ここからは、神歯における医療安全に対する取組み状況を報告する。
- 神歯では、(1)歯科電話相談の対応による危機管理、(2)医療安全セミナーでの医療事故発生時の迅速対応による危機管理、(3)医事処理検討部会での医事紛争への対応に係る危機管理により医療安全に取組んでいる。
- 平成15年から歯科電話相談窓口を設置した。平成16年からは専用回線を設置し、平成19年の改正医療法施行後は医療安全支援センターの協力を得て、県民・患者からの歯科に係る相談・苦情に対応している。毎年700件弱で推移している。神歯が設置した「歯科電話相談」は、各診療所で発生し、解消・解決できなかった患者の相談・苦情に応えることで、医事紛争への発展を未然に防ぐ役割を担っていると言える。
- 平成19年より「歯科医療の質向上・安全セミナー」を毎年開催し、医療事故発生時の迅速対応による危機管理を啓発している。さらに、医事処理検討部会では、医事紛争に対応している。年30件程度で推移していたが、40件程度に増加傾向である。
- 神歯会員に対しては、医療安全確保対策に活用いただくため、平成19年9月に「小規模な無床歯科診療所用 医療安全管理指針・医療安全管理マニュアル ~指針・各種マニュアル~」を作成し配布した。また、平成25年4月に「安心して診療するために(医事処理の立場から)-平成10年9月作成-」の後継版として、「医療事故・医事紛争防止マニュアル~予防と対策~」を作成し配布した。
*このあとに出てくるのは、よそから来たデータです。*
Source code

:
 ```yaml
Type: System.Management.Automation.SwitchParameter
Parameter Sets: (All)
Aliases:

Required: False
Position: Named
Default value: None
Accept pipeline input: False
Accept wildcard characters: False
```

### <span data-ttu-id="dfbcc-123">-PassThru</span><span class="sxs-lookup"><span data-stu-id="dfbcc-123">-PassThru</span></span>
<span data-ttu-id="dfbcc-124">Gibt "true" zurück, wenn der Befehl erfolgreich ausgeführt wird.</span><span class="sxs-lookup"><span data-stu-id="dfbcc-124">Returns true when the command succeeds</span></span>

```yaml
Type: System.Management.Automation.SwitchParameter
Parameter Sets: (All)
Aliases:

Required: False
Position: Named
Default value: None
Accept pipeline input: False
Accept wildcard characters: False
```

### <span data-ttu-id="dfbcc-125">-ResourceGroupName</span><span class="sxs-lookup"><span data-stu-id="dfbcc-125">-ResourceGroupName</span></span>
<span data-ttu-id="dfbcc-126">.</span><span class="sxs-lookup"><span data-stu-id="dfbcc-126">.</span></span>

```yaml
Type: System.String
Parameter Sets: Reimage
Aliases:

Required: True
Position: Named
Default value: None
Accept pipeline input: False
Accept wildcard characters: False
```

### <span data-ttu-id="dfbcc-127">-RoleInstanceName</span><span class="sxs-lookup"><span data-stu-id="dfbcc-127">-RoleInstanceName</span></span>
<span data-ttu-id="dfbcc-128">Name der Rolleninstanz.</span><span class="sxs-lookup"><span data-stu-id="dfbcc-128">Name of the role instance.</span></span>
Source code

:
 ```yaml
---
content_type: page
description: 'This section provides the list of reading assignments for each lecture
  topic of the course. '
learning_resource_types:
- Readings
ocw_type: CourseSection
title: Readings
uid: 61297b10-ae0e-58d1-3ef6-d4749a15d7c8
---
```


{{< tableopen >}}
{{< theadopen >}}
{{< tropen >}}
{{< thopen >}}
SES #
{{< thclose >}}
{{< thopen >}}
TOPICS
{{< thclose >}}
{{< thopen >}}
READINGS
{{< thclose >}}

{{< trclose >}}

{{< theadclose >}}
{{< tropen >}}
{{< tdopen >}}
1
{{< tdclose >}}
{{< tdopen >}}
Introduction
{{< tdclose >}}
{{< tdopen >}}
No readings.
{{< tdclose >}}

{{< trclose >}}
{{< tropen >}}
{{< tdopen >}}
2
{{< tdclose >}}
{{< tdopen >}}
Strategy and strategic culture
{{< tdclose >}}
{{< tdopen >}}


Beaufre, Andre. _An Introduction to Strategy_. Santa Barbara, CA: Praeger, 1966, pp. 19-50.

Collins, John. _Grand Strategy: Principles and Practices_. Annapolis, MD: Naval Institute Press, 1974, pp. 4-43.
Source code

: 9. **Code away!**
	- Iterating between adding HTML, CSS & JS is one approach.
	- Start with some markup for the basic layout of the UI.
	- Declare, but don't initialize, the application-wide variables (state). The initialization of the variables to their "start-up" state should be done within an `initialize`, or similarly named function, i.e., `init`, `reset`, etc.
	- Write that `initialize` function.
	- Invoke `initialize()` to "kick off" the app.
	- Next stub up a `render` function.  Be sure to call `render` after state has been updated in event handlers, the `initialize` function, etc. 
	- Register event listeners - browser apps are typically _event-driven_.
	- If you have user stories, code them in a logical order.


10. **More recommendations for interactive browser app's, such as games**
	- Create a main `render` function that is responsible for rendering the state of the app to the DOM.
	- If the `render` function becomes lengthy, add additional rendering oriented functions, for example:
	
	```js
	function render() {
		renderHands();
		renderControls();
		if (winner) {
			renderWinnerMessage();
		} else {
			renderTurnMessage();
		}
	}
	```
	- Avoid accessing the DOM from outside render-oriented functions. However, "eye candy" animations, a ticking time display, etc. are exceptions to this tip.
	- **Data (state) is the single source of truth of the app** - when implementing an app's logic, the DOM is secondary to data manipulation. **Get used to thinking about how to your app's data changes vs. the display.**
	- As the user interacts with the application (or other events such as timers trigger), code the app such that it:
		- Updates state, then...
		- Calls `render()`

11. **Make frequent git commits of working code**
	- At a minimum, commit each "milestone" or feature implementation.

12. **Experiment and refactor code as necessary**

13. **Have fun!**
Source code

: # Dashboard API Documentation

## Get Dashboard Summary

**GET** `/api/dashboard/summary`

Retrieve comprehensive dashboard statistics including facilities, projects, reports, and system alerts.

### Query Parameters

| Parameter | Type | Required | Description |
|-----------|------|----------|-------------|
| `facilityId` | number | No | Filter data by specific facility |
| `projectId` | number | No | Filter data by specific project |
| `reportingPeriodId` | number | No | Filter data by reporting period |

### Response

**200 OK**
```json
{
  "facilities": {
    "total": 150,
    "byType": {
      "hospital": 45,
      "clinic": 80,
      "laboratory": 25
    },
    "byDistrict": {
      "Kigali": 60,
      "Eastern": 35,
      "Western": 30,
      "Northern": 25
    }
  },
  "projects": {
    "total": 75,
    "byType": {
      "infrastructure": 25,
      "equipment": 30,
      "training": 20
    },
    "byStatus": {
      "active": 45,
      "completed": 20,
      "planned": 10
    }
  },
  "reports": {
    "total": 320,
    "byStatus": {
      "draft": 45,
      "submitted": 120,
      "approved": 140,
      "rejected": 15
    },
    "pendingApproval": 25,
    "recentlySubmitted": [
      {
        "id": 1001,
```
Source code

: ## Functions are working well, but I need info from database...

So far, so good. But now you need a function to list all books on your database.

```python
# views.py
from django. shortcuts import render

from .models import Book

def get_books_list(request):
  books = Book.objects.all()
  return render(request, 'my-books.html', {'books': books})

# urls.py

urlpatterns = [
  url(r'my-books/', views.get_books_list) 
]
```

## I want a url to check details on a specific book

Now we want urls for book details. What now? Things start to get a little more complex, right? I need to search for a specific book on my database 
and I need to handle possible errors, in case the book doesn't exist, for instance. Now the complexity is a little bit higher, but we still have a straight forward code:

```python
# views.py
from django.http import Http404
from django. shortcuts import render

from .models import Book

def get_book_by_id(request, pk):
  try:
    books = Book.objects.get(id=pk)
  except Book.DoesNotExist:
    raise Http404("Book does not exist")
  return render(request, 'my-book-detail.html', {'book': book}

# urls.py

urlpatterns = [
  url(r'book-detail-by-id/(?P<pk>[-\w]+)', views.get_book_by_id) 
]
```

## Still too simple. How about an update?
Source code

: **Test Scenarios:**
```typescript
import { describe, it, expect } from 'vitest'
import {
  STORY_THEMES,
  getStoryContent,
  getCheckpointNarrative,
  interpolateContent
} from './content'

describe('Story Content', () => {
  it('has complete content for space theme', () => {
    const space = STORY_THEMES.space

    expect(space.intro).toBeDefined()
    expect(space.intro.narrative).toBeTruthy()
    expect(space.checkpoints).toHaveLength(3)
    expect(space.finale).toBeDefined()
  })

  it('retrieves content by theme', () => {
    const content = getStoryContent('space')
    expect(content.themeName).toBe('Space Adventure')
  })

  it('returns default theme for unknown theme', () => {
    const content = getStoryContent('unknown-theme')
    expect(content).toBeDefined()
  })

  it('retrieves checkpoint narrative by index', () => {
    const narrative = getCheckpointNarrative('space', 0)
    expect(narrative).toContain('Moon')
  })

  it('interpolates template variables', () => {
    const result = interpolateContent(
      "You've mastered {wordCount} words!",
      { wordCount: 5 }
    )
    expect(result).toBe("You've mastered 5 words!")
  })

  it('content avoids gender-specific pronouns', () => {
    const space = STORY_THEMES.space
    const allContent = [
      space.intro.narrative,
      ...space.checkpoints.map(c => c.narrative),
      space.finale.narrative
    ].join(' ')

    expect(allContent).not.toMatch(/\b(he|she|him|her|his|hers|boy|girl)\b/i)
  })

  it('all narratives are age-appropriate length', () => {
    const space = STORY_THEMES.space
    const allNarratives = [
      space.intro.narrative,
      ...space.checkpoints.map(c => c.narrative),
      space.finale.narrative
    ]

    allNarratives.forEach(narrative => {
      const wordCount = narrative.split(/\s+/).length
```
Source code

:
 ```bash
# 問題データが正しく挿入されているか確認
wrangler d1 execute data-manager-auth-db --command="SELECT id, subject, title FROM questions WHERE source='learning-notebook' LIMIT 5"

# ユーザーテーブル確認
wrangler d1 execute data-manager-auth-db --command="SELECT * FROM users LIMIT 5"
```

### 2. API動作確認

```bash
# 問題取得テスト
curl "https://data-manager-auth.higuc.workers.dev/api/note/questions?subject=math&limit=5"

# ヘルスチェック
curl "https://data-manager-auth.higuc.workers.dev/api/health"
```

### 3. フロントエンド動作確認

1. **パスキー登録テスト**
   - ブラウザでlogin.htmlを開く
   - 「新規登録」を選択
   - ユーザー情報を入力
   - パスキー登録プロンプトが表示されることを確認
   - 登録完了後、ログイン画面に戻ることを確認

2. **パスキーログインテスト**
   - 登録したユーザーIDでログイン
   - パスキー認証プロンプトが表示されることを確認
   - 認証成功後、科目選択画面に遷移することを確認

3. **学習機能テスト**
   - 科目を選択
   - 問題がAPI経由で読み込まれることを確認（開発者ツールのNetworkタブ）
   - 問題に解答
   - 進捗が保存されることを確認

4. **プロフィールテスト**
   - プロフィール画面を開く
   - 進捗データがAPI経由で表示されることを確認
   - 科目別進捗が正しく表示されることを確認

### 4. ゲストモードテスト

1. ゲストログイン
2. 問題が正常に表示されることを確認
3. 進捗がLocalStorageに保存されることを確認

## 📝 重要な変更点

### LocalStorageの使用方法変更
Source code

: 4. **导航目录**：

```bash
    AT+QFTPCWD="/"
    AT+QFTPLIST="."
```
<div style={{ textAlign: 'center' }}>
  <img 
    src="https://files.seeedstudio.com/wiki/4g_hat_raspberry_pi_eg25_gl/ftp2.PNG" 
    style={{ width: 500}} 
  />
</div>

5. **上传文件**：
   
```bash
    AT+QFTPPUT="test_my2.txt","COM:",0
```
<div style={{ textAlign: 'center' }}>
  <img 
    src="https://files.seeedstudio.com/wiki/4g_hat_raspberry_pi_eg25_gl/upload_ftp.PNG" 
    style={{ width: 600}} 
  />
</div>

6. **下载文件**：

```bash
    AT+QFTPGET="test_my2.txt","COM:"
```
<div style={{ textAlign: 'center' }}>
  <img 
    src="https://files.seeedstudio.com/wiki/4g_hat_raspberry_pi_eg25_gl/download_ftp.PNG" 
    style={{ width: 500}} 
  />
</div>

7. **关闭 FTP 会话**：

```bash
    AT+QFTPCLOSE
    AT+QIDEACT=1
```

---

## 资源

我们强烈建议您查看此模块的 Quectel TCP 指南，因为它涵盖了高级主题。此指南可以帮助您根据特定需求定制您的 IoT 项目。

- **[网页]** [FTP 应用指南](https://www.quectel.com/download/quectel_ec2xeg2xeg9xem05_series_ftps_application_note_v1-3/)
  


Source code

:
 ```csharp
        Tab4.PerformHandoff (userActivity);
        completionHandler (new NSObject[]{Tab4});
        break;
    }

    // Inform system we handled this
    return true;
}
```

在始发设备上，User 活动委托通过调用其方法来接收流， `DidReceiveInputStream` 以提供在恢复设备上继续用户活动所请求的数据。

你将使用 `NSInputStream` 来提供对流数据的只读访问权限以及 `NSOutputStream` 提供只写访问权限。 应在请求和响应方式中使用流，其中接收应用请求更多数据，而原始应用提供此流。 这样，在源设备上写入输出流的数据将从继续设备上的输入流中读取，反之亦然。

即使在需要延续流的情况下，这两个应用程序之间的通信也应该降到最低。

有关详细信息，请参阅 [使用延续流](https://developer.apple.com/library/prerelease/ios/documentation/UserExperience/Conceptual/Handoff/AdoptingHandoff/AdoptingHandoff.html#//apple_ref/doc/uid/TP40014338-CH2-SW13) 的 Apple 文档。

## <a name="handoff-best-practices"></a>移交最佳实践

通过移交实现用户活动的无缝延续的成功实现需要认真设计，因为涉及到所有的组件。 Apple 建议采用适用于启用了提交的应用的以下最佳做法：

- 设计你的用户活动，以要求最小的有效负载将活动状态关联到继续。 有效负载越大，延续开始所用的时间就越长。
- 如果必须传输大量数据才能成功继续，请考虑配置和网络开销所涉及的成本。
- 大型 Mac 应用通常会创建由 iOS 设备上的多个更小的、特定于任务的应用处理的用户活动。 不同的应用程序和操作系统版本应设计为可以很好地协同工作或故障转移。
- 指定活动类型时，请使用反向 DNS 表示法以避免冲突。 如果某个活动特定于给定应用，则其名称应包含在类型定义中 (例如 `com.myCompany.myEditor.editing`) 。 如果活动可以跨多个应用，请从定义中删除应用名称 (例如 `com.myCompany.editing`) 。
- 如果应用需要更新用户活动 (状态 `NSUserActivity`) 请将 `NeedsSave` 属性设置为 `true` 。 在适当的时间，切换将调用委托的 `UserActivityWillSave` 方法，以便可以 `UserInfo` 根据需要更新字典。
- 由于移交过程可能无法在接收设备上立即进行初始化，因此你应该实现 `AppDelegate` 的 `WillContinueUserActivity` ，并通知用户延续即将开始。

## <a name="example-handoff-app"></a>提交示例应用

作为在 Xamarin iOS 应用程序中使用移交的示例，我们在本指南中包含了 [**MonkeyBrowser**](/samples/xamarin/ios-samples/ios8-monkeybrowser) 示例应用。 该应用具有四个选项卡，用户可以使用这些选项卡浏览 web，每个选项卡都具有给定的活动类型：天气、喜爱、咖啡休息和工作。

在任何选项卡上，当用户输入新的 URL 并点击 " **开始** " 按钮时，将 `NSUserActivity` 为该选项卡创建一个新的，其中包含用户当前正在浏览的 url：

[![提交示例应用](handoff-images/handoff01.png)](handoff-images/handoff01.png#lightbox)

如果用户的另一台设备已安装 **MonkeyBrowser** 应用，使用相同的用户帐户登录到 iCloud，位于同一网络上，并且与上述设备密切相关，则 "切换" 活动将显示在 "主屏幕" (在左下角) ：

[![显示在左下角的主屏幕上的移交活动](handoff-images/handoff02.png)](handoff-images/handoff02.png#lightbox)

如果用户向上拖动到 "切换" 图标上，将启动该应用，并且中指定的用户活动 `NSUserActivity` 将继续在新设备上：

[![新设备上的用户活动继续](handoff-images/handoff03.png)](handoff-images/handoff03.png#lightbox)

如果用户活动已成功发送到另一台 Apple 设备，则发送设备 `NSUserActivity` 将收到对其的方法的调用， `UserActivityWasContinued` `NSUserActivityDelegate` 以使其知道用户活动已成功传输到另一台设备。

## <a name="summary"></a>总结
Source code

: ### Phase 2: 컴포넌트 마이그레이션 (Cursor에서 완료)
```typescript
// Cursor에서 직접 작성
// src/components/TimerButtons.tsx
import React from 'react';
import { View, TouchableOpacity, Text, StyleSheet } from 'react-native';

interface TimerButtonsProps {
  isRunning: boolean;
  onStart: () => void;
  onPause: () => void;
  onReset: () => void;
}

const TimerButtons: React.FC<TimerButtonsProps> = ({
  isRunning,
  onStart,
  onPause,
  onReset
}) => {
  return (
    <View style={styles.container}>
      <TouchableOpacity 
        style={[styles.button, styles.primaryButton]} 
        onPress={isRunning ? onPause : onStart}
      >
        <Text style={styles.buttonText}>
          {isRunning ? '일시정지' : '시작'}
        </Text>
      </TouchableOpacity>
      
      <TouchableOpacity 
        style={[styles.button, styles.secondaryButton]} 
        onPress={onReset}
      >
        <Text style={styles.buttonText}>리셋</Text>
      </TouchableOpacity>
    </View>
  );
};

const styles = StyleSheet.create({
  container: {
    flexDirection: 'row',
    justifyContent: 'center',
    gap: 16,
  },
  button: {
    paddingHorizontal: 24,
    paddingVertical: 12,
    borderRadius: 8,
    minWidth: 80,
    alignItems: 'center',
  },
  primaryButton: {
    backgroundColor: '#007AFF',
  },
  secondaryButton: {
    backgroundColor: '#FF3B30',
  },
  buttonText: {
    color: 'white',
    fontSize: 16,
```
- また、神歯では、平成20年より神奈川県医療6団体における「神奈川県医療安全推進セミナー」に参画している。神奈川県医師会等医療関係団体と一体となった神奈川県医療安全対策事業実行委員会を設置し、神奈川県民に更なる安全で安心、信頼される医療を提供することを目的として講習会等を開催している。
多職種による「神奈川県医療安全推進セミナー」に参加し、ヒヤリハット、KYT、RCA分析、支援センター相談事例等、多くの有益な情報を得ることができ、高い評価をしている。
患者中心の医療の実現のためには「チーム医療」が重要であり、多職種の連携が大切であることはいうまでもない。今後とも神奈川県医療6団体を通じて連携を密にしていき、県民に安全で安心できる歯科医療サービスを提供するために、神歯として医療安全に取組んでいきたい。